Data supplied START

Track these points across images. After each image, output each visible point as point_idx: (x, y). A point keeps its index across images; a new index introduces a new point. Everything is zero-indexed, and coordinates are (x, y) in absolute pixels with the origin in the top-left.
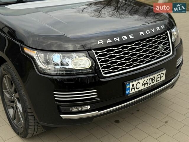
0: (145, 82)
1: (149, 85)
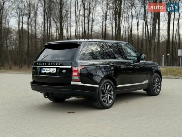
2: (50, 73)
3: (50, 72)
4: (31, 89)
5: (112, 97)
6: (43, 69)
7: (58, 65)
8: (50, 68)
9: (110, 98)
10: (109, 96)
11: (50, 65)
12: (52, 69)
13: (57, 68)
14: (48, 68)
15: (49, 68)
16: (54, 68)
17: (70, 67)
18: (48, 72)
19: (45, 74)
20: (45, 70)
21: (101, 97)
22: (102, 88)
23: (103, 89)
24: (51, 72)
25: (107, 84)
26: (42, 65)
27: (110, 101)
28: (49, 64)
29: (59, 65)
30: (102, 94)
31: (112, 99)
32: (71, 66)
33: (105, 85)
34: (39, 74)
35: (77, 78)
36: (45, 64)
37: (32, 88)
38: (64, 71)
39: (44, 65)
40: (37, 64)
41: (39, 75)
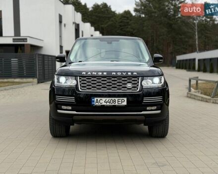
0: (107, 101)
1: (110, 104)
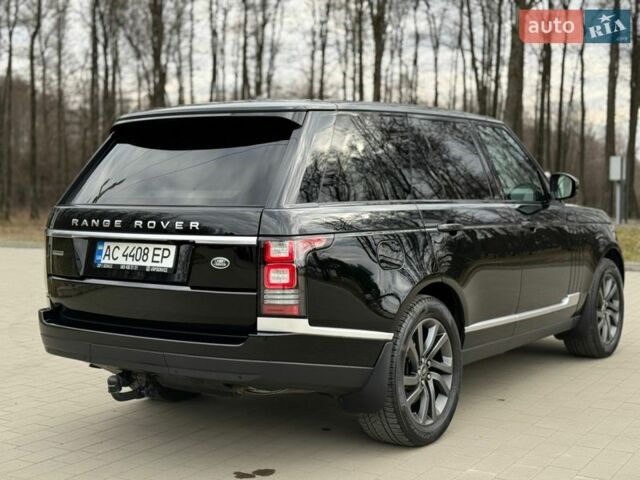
2: (140, 267)
3: (141, 263)
4: (42, 347)
5: (448, 382)
6: (103, 248)
7: (186, 231)
8: (143, 246)
9: (439, 390)
10: (434, 380)
11: (145, 230)
12: (151, 247)
13: (178, 243)
14: (131, 246)
15: (137, 245)
16: (163, 246)
17: (252, 240)
18: (130, 263)
19: (117, 272)
20: (117, 254)
21: (401, 391)
22: (406, 342)
23: (410, 349)
24: (148, 264)
25: (428, 323)
26: (101, 228)
27: (441, 405)
28: (138, 223)
29: (194, 232)
30: (406, 374)
31: (445, 395)
32: (258, 235)
33: (419, 327)
34: (81, 273)
35: (290, 298)
36: (118, 223)
37: (45, 342)
38: (220, 262)
39: (112, 229)
40: (75, 221)
41: (83, 278)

Data supplied END

_About this task_. Report every line in the records above that contains the word "visible".

_Solution to this problem_.
Track these points across images. After each image, output each visible point as point_idx: (x, y). A point keeps its index across images; a new index introduces a new point. Everything is zero-indexed, and coordinates are (x, y) in absolute pixels with the origin in the top-left.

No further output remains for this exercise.